Falkirk couple allowed proof before answer in case against whisky aging facility
A couple from Falkirk have succeeded in getting a proof before answer in their case against a whisky company.
Thomas and Gail Chalmers brought an action against Diageo Scotland Ltd for damages of £40,000 caused by a whisky aging facility that they allege has diminished the value of their property.
The case was heard in the Outer House of the Court of Session by Lord Tyre.
‘Angels’ share’
The pursuers lived in a house in Bonnybridge, Falkirk, which was situated usually downwind of a whisky aging facility owned by the defenders. They contended that the ethanol vapour released from the casks over time, known as the ‘angels’ share’ had damaged their property and their outdoor furniture by causing black fungus to cover the outside walls and tiling. This had reduced the value of the house, which was estimated at £190,000 to £195,000 in 2017, by 5-10%, due to both the damage to the house and to neighbouring houses.

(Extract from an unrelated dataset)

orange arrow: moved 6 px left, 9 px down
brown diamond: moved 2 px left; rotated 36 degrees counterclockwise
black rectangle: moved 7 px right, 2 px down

The first pursuer had attempted in the past to clean the house of the fungus himself but had since become unable to do the work, forcing them to pay for outside help, which would have to continue until the defenders ceased the activity causing the blackening. Furthermore, they contended that they had lost the use and enjoyment of their garden, as they were limited in the types of furniture they could put in it as well as having to choose colours that would reduce the visual effect of the fungus. As such, their claim was based on diminution of value, cleaning costs, and loss of amenity.
Counsel for the defenders argued that the blackening was indistinguishable from other forms of blackening in other locations, and it was not significant enough to have an impact on property values. They also argued that the pursuers were double counting by claiming for loss of property value, loss of amenity, and cleaning costs. In the event that they were successful, only one of those things could be recovered from the defenders. Finally, they submitted that it was not clear how the sum claimed for had been calculated, and that there was no way to accurately calculate future loss as the pursuers did not state how long they intended to continue living in the property.
The pursuers argued that the double counting argument was erroneous as it proceeded on the basis that they would claim cleaning costs forever into the future and that they were an exhaustive measure of the damages sustained. They accepted that they could not claim for both diminution in value and loss of amenity, but one of those could be claimed alongside cleaning costs and replacement furniture. However, without further enquiry, it was not yet possible to say which would be the more appropriate measure to claim for, and that in the event that the diminution of value was inconclusive the pursuers would then have to rely on a more general claim for loss of amenity.
‘Contentious issue’
In his decision, Lord Tyre first put aside the issue of double counting, saying: ”In my opinion the issue of double counting will be better resolved after enquiry. I am further satisfied that the pursuers’ averments in relation to costs and expenses are sufficiently specific to justify the allowance of proof before answer.”
Regarding what the pursuers could claim for, he said: “In the present case it is not averred on behalf of the defenders that steps are being or may be taken to put an end to the alleged nuisance complained of. For the purposes of the present discussion, therefore, the nuisance complained of must be regarded as a continuing one[.]”
After setting out the pursuers’ claim, he continued: “Senior counsel for the pursuers accepted that there was a degree of double counting here, and that the pursuers would not be entitled to both. I consider, however, that the proper measure of the pursuers’ loss, if any, ought to be determined after the hearing of evidence, especially on the contentious issue of whether the presence of black discolouration has in fact caused a diminution in the value of their property.”
Concerning the defenders’ argument that the there was double counting in including cleaning costs and loss of amenity, he said: “In my opinion there is no double counting as between these two heads of claim. If the pursuers were to succeed in proving that the value of their house has been diminished, this would represent the loss of future amenity resulting from the occurrence of discolouration and the need to take regular measures to remove it. That is not, in my view, the same thing as either the past costs of cleaning, or future costs of cleaning likely to be incurred by the pursuers themselves.”
He continued: “Addressing the question of relevancy that arises at this stage, the pursuers have in my view pled a relevant case that they will continue to incur cleaning costs for as long as they continue to occupy the property and the emission of ethanol vapour into the atmosphere continues.”
Lord Tyre then addressed the issue of whether the pursuer had provided a coherent enough explanation of the sum claimed for, saying: “In my opinion the pursuers have given sufficient notice of costs and other losses which, if all were to be established in evidence, might amount to the sum sued for or thereabouts. My view as just stated should not, of course, be interpreted as the expression of any opinion as to the likelihood of the pursuers succeeding on liability or, if they do so succeed, on their prospects of recovering the whole of the damages that they seek.”
For these reasons, he pronounced an interlocutor allowing proof before answer.